*WHAT YOU SHOULD DO:* Write out every entry again, changing "catalogue / barcode" to "catalog number" wherever it appears and leaving everything else unchanged.

*DATASET RECORDS:*
____________________

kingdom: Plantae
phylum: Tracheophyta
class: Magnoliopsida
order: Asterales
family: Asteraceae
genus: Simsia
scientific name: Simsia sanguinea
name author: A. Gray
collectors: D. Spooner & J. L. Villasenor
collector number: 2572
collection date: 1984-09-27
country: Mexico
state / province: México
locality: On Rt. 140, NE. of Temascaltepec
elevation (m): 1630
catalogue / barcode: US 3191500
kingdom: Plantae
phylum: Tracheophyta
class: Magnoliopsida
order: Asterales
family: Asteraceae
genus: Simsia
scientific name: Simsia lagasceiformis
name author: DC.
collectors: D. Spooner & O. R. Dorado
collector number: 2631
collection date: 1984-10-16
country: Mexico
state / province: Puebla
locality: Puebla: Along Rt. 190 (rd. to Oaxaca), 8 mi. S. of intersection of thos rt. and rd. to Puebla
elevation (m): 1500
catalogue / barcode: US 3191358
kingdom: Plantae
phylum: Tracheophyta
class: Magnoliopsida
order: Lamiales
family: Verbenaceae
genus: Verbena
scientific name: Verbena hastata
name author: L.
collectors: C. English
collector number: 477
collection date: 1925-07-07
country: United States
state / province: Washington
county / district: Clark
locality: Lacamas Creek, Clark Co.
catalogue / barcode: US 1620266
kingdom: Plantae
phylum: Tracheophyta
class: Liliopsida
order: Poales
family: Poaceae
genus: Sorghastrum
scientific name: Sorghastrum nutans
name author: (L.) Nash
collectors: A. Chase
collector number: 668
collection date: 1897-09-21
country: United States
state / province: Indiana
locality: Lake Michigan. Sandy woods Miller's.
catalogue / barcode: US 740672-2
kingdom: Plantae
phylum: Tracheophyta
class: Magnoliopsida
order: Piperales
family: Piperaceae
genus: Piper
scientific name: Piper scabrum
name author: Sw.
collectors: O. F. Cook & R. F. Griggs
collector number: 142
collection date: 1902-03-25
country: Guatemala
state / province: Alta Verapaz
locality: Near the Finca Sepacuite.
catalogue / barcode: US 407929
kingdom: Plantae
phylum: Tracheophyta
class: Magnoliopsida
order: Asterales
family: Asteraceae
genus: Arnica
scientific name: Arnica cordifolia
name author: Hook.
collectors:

____________________

*FINAL ANSWER:*
kingdom: Plantae
phylum: Tracheophyta
class: Magnoliopsida
order: Asterales
family: Asteraceae
genus: Simsia
scientific name: Simsia sanguinea
name author: A. Gray
collectors: D. Spooner & J. L. Villasenor
collector number: 2572
collection date: 1984-09-27
country: Mexico
state / province: México
locality: On Rt. 140, NE. of Temascaltepec
elevation (m): 1630
catalog number: US 3191500
kingdom: Plantae
phylum: Tracheophyta
class: Magnoliopsida
order: Asterales
family: Asteraceae
genus: Simsia
scientific name: Simsia lagasceiformis
name author: DC.
collectors: D. Spooner & O. R. Dorado
collector number: 2631
collection date: 1984-10-16
country: Mexico
state / province: Puebla
locality: Puebla: Along Rt. 190 (rd. to Oaxaca), 8 mi. S. of intersection of thos rt. and rd. to Puebla
elevation (m): 1500
catalog number: US 3191358
kingdom: Plantae
phylum: Tracheophyta
class: Magnoliopsida
order: Lamiales
family: Verbenaceae
genus: Verbena
scientific name: Verbena hastata
name author: L.
collectors: C. English
collector number: 477
collection date: 1925-07-07
country: United States
state / province: Washington
county / district: Clark
locality: Lacamas Creek, Clark Co.
catalog number: US 1620266
kingdom: Plantae
phylum: Tracheophyta
class: Liliopsida
order: Poales
family: Poaceae
genus: Sorghastrum
scientific name: Sorghastrum nutans
name author: (L.) Nash
collectors: A. Chase
collector number: 668
collection date: 1897-09-21
country: United States
state / province: Indiana
locality: Lake Michigan. Sandy woods Miller's.
catalog number: US 740672-2
kingdom: Plantae
phylum: Tracheophyta
class: Magnoliopsida
order: Piperales
family: Piperaceae
genus: Piper
scientific name: Piper scabrum
name author: Sw.
collectors: O. F. Cook & R. F. Griggs
collector number: 142
collection date: 1902-03-25
country: Guatemala
state / province: Alta Verapaz
locality: Near the Finca Sepacuite.
catalog number: US 407929
kingdom: Plantae
phylum: Tracheophyta
class: Magnoliopsida
order: Asterales
family: Asteraceae
genus: Arnica
scientific name: Arnica cordifolia
name author: Hook.
collectors:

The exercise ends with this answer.